On Immigration, Racial Divide Runs Deep

Mark Murray, MSNBC, May 26, 2010

White and Latino Americans are deeply divided over immigration, their allegiances to the nation’s political parties and their opinions about President Barack Obama, according to a new NBC/MSNBC/Telemundo poll.

And in the wake of Arizona’s controversial anti-illegal immigration law, the survey suggests that Republicans could get an immediate political boost, but may face a long-term problem among Latinos, the nation’s fastest-growing demographic group.


Breaking down the white-Latino divide

In the poll, 61 percent say they favor Arizona’s new anti-illegal immigration law, {snip}.

But there’s a divide among white and Latino respondents: 70 percent of whites support the law, versus just 31 percent of Latinos. In fact, 58 percent of Latinos say they strongly oppose it.

That’s not the only chasm between White and Latino America. While 68 percent of Latinos believe that immigration strengthens the United States, just 43 percent of whites think that.

And they differ in their perceptions about Obama and the political parties. Although the president’s job-approval rating sits at 48 percent overall, down two points from an NBC/Wall Street Journal poll earlier this month, only 38 percent of whites approve of Obama’s job, versus 68 percent of Latinos who do.

What’s more, 37 percent of whites view the Republican Party favorably, while just 22 percent of Latinos have a favorable impression of the GOP.

And although only 34 percent of whites hold a favorable opinion of the Democratic Party, 54 percent of Latinos view the party in a positive light.


Short-term and long-term political fallout

According to the poll, Arizona’s law could benefit Republicans in the short term if they choose to make it a campaign issue. {snip}

Forty percent of registered voters say they would side with a Republican congressional candidate who supports the law, compared with 26 percent who would back a Democratic candidate who opposes it.

In particular, Hart notes that women over 50 and white suburban women–who tend to support generic Democratic congressional candidates–are more inclined to vote for a Republican who supports the Arizona law.


{snip} Latinos remain a sleeping–yet growing–political giant. In the poll, 23 percent of Latino respondents said they aren’t registered to vote, versus 12 percent of whites and 16 percent of African Americans.

In addition, Latinos under the age of 40 have a stronger attachment to President Obama (73 percent of them approve of his job) and a stronger dislike of Arizona’s law (75 percent of them oppose it) than older Latinos do.

And Latinos young and old think Democrats would do a better job than Republicans in protecting the interests of minorities (58-11 percent), in representing the opportunity to move up the economic ladder (46-20 percent), in dealing with immigration (37-12 percent) and in promoting strong moral values (33-23 percent).

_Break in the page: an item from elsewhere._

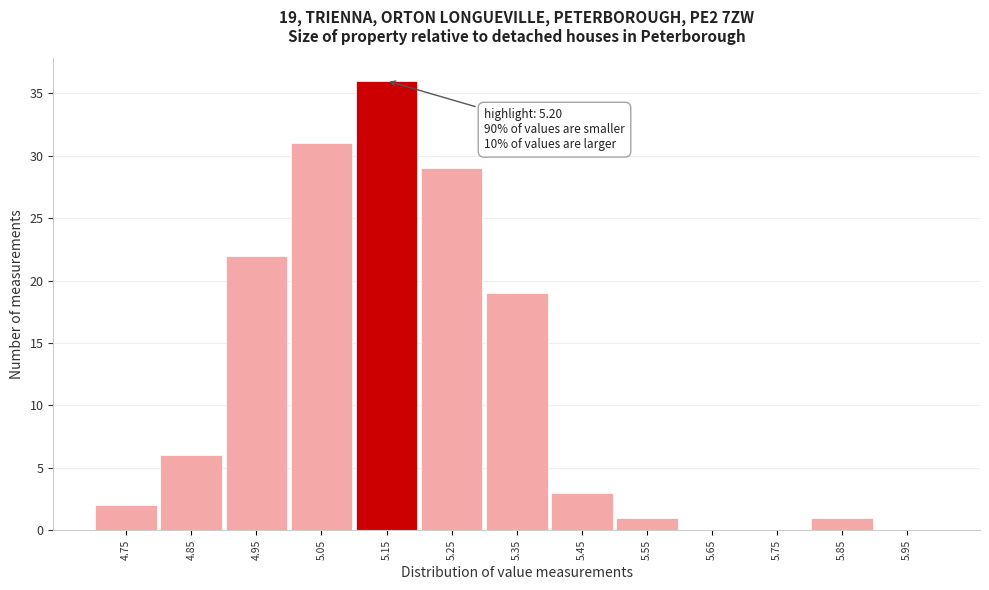

Reading left to right, transcribe all the data shown in this chart.

4.75=2	4.85=6	4.95=22	5.05=31	5.15=36	5.25=29	5.35=19	5.45=3	5.55=1	5.65=0	5.75=0	5.85=1	5.95=0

The only advantage that they gave Republicans was in enforcing security along the U.S.-Mexico border (31-20 percent).

Early support for comprehensive immigration reform


Yet the NBC/MSNBC/Telemundo poll shows early public support for comprehensive immigration reform, with 60 percent of all adults favoring it and 29 percent opposing it.

Also, supermajorities back the individual components of this reform.

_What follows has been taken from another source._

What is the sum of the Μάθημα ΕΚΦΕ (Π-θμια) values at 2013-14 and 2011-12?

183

For example: 73 percent support imposing new fines on businesses that hire illegal immigrants; 71 percent support increasing border security by building a fence along the border and training more Border Patrol agents; and 65 percent support allowing undocumented immigrants who are already in the country to pay a fine, learn English and go to the back of the line for the opportunity to become U.S. citizens.

McInturff, however, cautions against reading too much into this early support–given that the poll didn’t test the language that opponents of comprehensive immigration reform would use. In addition, he points out that only 19 percent of all adults say they strongly favor the legislation, which suggests soft support.


Other results

Here are some other results from the NBC/MSNBC/Telemundo poll:


* And 49 percent say the U.S. should continue to grant citizenship to all children born in the United States, versus 46 percent who believe the law should be changed so that children of illegal immigrants are not automatically granted citizenship. (Among Latinos, a whopping 79 percent believe the country should continue to grant automatic citizenship.)